*TASK OBJECTIVE*:
Take the forum thread on when drivers would quit Uber further, picking up after its last post.
### TEXT FOR ANALYSIS ###
# When - If Ever - Will You Quit Driving in the Uber Circus?



## DriverJ (Sep 1, 2014)

With the recent rate cuts, I'm shocked that so many are continuing to take Uber's abuse. Is there a point where you will definitely refuse to drive, or will you continue to fund Uber's fiasco?


----------



## troubleinrivercity (Jul 27, 2014)

Unfortunately for most drivers it will take a last-straw to get them off the road. Could be puke, gross abuse, assault, or sexual harassment by passenger, damage to vehicle. Something that either makes it glaringly obvious that they are pathetically underpaid, or an event that thoroughly wounds them and scares them from any more pickups. As you start to see the nasty pax even in the good ones, suspicion and bad-feeling will come to ruin the last perk of the job (forced interaction with interesting strangers).


----------



## Actionjax (Oct 6, 2014)

I will never quit. Ever for any reason. But then again I'm not in it for the money...I'm in it for the tax write off's.


----------



## Uberdawg (Oct 23, 2014)

Uber is like bacon. You know it isn't good for you but you keep on eating anyway.


----------



## Brady (Oct 6, 2014)

I drive because I enjoy it. For me, it's not a job, it's a hobby that pays for itself. I drive when I feel like it and no more. I get to see my city and meet a number of new people. Uber benefits me far more than the money it brings in. With current gas prices, the total cost of ownership plus taxes and other expenses on my used Prius works out to be $.46/mile. If compensation ever gets below that, I'll likely quit driving. But once the minimum fare, base fare, and per minute fare are added to the per mile fare and random tips and occasional surges are figured in, I'm doubting it will ever get close to that unless gas prices blow through the roof. I sympathize for those who are dependent on Uber for a source of income. But they've been adequately warned here and on various other forums not to do so.
### PROVIDED DATA ###
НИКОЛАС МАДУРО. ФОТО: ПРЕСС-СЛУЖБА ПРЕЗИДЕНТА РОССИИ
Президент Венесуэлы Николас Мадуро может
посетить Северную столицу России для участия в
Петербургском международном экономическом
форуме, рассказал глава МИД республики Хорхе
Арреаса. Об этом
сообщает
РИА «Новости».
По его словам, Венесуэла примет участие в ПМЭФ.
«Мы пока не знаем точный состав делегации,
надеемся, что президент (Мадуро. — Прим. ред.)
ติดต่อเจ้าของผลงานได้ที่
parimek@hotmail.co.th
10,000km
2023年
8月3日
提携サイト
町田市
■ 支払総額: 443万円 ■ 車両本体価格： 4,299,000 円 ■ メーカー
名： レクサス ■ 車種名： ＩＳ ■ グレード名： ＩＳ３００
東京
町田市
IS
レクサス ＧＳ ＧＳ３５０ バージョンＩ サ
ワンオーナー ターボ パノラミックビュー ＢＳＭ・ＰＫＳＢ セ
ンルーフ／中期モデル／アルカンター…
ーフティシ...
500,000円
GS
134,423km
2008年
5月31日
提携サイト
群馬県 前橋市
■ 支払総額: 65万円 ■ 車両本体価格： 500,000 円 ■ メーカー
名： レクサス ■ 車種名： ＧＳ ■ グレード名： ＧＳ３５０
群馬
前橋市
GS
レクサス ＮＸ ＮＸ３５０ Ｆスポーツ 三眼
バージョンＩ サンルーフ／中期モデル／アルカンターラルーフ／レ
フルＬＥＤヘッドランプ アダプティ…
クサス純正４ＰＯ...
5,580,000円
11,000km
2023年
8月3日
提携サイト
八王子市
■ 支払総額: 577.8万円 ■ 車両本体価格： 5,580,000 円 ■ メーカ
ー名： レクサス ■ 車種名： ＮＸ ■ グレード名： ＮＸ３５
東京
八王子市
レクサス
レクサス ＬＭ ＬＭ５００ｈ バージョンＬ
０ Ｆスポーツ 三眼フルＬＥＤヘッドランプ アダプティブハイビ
###
*ANSWER SECTION*:
----------



## ElectroFuzz (Jun 10, 2014)

We are currently on $1.20 per mile + $0.20 per minute
If they cut it any further I quit.

If those 48 markets that were recently cut will keep driving
I am sure cuts will arrive to us by next month. (right after the Super Bowl)
By the way we are flooded by texts claiming the Super Bowl will be
x3 times bigger the NYE.... will see.


----------



## UberHammer (Dec 5, 2014)




----------



## DriverJ (Sep 1, 2014)

ElectroFuzz said:


> We are currently on $1.20 per mile + $0.20 per minute
> If they cut it any further I quit.
> 
> If those 48 markets that were recently cut will keep driving
> ...


I was still doing it at $1.15/mile, so I can understand that. I wasn't liking it, and over the long run I'm sure I would have regretted it, but thanks to Uber I was forced to part ways sooner, rather than later. Almost certainly a blessing in disguise.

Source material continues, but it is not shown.